▶ [Task input]:

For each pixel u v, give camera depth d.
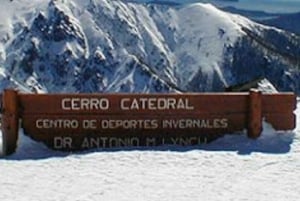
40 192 10.59
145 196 10.35
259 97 13.55
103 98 13.45
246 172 11.65
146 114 13.54
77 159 12.48
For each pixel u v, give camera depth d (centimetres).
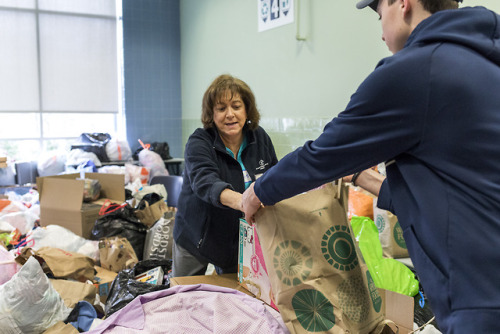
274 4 421
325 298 120
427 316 180
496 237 83
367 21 317
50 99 578
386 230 238
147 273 223
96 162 533
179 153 664
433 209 89
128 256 291
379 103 92
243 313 132
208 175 160
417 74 89
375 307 127
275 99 430
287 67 409
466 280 84
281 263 121
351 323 121
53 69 576
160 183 409
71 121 604
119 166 542
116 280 208
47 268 241
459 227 86
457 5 100
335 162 100
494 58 90
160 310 138
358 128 95
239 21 488
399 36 103
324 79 364
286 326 120
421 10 99
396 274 203
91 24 595
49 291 197
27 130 577
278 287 120
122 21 604
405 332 150
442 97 87
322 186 129
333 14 349
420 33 94
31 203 427
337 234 127
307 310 119
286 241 122
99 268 291
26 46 558
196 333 128
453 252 86
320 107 371
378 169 256
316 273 121
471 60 87
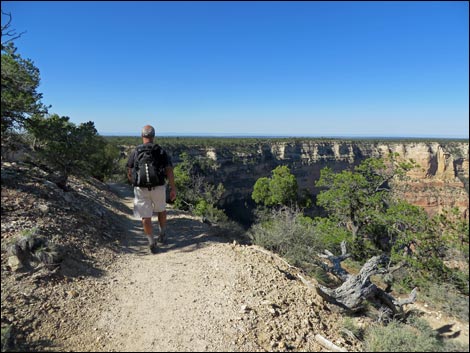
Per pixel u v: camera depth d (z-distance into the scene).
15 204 5.34
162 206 5.79
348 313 4.74
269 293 4.50
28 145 9.04
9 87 5.88
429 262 10.45
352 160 78.50
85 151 8.59
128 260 5.33
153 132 5.54
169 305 3.98
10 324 3.13
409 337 3.76
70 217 5.88
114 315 3.70
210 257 5.50
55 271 4.09
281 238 7.02
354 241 16.23
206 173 54.34
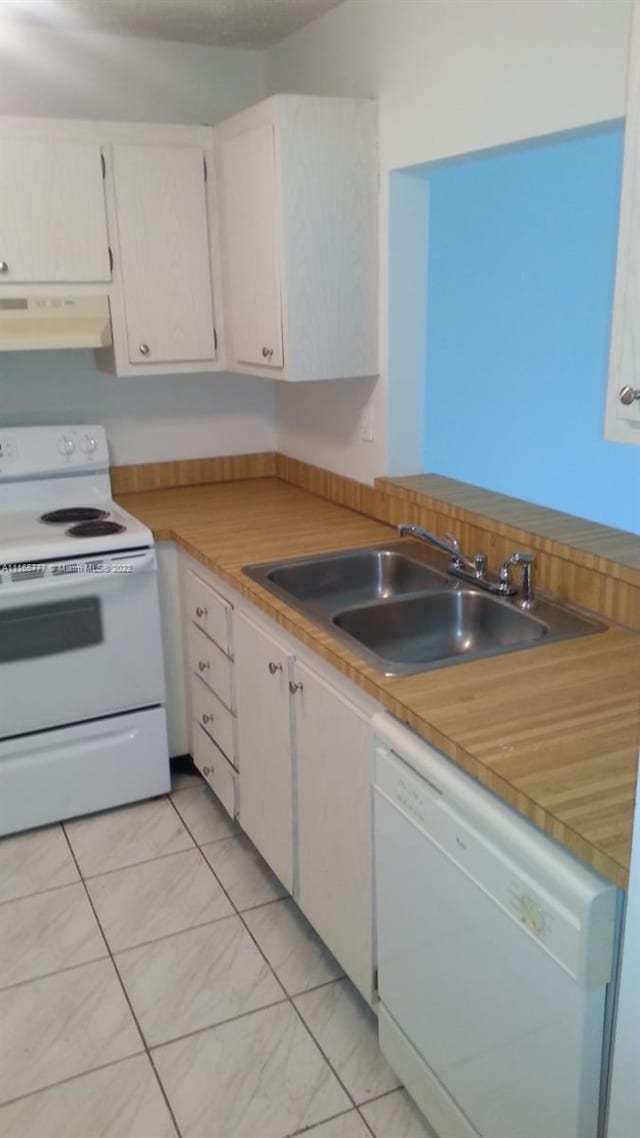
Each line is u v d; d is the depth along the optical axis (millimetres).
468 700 1550
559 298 3016
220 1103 1795
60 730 2678
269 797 2301
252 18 2701
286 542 2570
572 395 3115
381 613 2096
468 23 2043
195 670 2809
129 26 2773
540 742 1398
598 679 1626
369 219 2535
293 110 2363
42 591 2510
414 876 1556
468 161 2258
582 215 2932
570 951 1151
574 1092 1196
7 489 2961
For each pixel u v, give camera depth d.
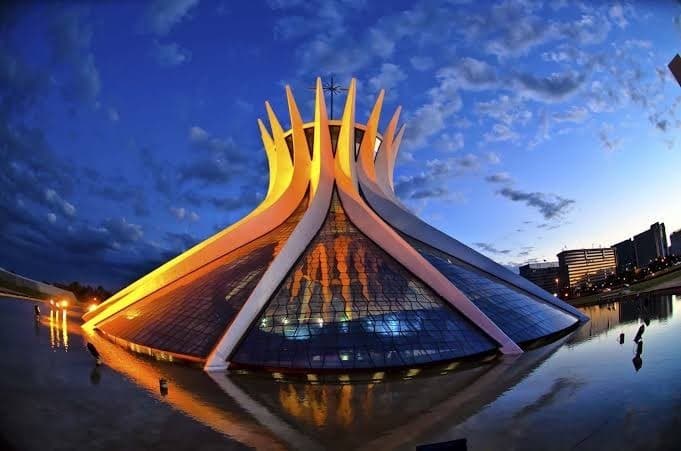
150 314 22.94
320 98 28.16
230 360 17.61
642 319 27.81
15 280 43.62
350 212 25.78
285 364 16.86
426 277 21.94
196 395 14.09
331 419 11.88
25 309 33.09
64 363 17.78
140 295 25.77
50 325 27.09
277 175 30.78
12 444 10.22
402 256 22.98
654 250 121.00
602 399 12.76
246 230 27.06
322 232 24.83
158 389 14.66
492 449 9.80
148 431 11.06
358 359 17.08
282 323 18.92
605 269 139.00
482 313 20.17
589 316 30.97
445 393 14.07
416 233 27.95
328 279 21.36
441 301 21.33
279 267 21.28
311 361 16.92
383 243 23.89
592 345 20.56
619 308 35.09
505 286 26.33
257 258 23.91
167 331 20.56
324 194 26.08
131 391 14.38
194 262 25.92
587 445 9.87
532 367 17.02
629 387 13.70
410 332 18.78
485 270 27.52
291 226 26.89
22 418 11.83
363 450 9.93
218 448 10.08
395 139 33.25
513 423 11.26
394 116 31.59
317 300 20.00
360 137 31.89
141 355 19.86
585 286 105.38
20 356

▶ [Assigned task]: Total the lines in the records above that contain the string "pixel". Write only that total.

▶ [Answer box]: 4